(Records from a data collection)
+ + + + +
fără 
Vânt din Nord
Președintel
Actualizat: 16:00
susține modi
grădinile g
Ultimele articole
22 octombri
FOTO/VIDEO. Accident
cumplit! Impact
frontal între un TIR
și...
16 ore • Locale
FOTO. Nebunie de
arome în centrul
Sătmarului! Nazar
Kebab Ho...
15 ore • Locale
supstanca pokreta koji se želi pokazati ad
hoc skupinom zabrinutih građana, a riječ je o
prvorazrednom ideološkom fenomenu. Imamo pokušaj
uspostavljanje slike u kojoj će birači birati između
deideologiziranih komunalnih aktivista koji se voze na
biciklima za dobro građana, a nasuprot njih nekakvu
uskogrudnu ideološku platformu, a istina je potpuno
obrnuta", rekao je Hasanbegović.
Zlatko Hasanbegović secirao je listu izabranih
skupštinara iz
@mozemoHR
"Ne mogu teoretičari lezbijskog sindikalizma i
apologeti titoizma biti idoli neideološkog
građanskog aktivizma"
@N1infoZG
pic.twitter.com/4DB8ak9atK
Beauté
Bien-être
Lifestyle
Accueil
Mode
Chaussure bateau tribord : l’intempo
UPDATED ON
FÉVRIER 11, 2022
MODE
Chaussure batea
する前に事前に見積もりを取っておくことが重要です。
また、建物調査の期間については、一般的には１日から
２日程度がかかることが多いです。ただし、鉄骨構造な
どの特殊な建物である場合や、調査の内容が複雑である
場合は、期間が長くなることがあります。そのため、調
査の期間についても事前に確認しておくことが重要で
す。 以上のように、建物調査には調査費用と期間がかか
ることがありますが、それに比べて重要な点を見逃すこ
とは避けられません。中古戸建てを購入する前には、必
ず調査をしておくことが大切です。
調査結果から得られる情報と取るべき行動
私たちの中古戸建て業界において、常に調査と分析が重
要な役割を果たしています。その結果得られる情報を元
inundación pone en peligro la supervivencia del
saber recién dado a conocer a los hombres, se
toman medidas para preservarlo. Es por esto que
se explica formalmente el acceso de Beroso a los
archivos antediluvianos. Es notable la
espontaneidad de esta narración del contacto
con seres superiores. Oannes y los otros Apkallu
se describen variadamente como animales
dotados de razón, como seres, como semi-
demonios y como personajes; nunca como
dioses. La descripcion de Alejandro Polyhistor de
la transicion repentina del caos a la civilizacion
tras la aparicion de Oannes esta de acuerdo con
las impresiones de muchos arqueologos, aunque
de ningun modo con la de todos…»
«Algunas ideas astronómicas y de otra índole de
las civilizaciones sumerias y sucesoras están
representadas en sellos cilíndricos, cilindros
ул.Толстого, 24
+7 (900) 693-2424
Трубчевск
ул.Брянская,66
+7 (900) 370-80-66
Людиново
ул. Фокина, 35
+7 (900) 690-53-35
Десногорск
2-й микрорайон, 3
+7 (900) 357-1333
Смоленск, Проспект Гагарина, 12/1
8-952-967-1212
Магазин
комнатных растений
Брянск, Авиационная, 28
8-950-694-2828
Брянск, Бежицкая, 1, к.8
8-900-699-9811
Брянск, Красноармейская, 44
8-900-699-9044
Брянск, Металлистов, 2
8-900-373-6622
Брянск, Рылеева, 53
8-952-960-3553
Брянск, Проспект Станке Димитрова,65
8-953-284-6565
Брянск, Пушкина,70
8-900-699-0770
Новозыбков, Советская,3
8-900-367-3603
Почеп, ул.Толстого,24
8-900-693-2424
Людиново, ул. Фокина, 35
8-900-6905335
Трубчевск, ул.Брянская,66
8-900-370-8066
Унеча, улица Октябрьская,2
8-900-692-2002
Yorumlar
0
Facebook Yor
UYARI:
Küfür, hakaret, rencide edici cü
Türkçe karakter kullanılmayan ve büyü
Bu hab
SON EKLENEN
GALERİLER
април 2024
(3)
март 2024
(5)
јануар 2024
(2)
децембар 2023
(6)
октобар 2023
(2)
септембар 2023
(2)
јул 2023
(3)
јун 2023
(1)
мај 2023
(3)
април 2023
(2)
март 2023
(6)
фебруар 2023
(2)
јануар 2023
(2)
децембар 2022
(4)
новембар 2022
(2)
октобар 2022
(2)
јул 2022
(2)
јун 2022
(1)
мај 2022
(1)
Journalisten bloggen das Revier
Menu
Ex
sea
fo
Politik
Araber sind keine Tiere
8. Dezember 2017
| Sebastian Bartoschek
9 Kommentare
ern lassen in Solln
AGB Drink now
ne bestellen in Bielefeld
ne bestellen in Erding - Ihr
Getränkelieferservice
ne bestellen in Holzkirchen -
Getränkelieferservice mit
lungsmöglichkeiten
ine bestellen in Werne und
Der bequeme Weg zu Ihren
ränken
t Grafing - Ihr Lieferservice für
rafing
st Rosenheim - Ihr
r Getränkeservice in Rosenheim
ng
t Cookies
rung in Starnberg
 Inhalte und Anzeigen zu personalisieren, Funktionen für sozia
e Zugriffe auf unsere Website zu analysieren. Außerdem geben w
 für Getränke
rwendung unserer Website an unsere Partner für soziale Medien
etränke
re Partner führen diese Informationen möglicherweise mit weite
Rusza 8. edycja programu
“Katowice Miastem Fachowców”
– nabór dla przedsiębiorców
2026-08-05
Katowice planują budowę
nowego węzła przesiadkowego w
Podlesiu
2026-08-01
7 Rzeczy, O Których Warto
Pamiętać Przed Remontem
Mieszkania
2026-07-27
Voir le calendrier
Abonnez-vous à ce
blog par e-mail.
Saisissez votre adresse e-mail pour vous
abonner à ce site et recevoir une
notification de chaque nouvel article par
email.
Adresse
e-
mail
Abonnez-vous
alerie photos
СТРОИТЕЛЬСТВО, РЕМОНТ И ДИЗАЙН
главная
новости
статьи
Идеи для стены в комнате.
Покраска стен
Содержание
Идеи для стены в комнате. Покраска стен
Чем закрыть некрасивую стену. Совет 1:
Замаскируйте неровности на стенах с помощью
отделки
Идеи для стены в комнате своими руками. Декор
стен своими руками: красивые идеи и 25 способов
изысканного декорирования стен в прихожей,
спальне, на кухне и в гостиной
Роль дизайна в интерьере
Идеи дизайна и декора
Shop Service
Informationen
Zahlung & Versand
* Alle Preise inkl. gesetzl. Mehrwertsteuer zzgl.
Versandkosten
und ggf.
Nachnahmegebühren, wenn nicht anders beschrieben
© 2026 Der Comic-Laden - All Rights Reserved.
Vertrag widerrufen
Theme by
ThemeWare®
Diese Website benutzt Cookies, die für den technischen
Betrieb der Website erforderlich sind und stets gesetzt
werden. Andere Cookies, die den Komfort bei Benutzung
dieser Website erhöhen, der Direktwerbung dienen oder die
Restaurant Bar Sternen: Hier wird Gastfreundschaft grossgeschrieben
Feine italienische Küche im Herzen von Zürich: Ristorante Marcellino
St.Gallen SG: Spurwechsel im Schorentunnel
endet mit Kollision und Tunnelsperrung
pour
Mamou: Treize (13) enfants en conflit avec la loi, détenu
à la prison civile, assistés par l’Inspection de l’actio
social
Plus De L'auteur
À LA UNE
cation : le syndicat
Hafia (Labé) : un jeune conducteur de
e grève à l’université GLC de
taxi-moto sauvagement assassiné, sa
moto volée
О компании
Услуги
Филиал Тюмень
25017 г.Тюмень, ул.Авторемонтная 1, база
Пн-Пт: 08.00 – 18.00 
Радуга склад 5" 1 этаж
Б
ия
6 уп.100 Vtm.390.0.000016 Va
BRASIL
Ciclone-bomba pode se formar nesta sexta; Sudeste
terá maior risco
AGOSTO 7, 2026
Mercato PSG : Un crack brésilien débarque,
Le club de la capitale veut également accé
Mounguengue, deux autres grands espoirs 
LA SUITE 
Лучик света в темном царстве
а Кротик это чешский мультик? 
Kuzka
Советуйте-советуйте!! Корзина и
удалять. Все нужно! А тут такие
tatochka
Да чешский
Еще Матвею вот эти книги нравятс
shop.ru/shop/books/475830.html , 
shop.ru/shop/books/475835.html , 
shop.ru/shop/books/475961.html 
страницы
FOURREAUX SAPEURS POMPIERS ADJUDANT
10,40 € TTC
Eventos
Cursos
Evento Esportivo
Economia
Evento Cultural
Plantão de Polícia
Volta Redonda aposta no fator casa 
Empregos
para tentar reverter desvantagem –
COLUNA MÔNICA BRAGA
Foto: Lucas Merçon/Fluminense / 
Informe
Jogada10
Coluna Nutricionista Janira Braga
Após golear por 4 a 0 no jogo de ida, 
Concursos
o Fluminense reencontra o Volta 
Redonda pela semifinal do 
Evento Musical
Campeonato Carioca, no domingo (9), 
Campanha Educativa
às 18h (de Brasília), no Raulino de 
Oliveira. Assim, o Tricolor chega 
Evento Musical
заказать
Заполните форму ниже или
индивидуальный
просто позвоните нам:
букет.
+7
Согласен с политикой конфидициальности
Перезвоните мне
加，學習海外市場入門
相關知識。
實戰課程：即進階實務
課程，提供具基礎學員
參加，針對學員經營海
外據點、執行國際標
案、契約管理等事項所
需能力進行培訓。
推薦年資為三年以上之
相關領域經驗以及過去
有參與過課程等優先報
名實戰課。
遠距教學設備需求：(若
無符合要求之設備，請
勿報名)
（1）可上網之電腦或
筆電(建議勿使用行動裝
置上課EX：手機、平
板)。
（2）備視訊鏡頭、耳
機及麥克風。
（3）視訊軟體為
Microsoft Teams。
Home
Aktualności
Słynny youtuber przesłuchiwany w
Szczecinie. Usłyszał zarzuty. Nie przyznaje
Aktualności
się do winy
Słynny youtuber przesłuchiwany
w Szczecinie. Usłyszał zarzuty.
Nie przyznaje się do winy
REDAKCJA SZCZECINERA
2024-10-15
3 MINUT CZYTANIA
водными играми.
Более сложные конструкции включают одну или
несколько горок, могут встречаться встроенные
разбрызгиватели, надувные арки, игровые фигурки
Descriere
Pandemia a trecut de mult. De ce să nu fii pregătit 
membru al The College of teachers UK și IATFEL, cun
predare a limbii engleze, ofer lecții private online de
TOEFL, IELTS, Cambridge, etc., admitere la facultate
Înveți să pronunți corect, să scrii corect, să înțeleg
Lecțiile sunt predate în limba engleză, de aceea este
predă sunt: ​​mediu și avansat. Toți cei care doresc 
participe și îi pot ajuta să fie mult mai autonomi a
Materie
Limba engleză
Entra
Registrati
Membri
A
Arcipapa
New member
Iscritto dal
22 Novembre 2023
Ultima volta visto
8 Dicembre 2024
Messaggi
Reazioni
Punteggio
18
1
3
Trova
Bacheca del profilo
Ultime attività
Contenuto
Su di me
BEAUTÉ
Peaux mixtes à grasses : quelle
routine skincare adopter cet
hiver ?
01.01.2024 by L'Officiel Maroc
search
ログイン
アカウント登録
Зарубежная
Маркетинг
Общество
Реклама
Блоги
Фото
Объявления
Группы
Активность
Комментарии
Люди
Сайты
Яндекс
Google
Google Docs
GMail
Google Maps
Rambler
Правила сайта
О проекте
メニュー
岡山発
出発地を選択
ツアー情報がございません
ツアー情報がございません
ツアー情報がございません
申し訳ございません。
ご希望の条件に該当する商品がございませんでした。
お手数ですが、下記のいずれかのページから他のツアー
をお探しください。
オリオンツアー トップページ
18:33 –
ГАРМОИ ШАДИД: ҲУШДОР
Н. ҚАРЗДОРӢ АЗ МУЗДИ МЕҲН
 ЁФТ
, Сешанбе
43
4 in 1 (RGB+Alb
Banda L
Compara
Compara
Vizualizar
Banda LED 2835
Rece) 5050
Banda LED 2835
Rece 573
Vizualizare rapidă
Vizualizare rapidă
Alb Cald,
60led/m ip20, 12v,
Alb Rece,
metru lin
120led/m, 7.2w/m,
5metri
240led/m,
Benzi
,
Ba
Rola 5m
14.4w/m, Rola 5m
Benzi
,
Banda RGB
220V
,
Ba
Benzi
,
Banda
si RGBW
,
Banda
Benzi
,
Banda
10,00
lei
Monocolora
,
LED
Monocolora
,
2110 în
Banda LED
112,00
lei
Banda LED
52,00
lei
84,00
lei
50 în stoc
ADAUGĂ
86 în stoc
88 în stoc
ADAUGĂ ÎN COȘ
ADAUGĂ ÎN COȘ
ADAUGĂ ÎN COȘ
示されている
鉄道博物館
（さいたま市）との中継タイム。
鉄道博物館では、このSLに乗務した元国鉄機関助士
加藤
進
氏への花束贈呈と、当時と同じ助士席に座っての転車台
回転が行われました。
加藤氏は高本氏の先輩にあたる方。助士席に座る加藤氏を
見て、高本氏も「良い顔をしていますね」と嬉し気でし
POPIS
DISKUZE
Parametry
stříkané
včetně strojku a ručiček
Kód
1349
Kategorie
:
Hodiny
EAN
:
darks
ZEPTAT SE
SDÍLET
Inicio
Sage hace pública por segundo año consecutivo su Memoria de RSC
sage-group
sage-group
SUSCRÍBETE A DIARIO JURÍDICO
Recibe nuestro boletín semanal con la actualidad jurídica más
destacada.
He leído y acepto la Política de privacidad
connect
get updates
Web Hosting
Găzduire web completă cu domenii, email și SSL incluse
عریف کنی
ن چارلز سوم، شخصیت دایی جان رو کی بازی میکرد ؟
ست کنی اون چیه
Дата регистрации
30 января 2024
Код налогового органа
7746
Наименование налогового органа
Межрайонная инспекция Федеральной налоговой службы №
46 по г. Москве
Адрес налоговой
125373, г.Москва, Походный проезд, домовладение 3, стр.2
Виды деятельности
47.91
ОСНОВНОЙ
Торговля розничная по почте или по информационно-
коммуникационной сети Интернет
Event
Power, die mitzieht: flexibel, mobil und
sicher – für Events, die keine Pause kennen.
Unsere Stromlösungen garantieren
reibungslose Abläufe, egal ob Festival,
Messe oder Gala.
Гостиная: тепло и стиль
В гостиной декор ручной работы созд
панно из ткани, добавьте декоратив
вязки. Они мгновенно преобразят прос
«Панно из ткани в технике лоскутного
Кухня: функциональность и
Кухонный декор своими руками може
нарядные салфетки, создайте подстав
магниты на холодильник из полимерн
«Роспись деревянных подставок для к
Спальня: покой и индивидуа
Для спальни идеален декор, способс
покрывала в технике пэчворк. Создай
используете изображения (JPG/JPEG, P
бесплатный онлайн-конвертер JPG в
+ + + + +
→ JOB:
Using the entries shown above, reproduce verbatim the lines from the line bearing "tras la aparicion" to the line bearing "las civilizaciones sumerias y sucesoras están", inclusive.

→ COMPLETED TASK:
tras la aparicion de Oannes esta de acuerdo con
las impresiones de muchos arqueologos, aunque
de ningun modo con la de todos…»
«Algunas ideas astronómicas y de otra índole de
las civilizaciones sumerias y sucesoras están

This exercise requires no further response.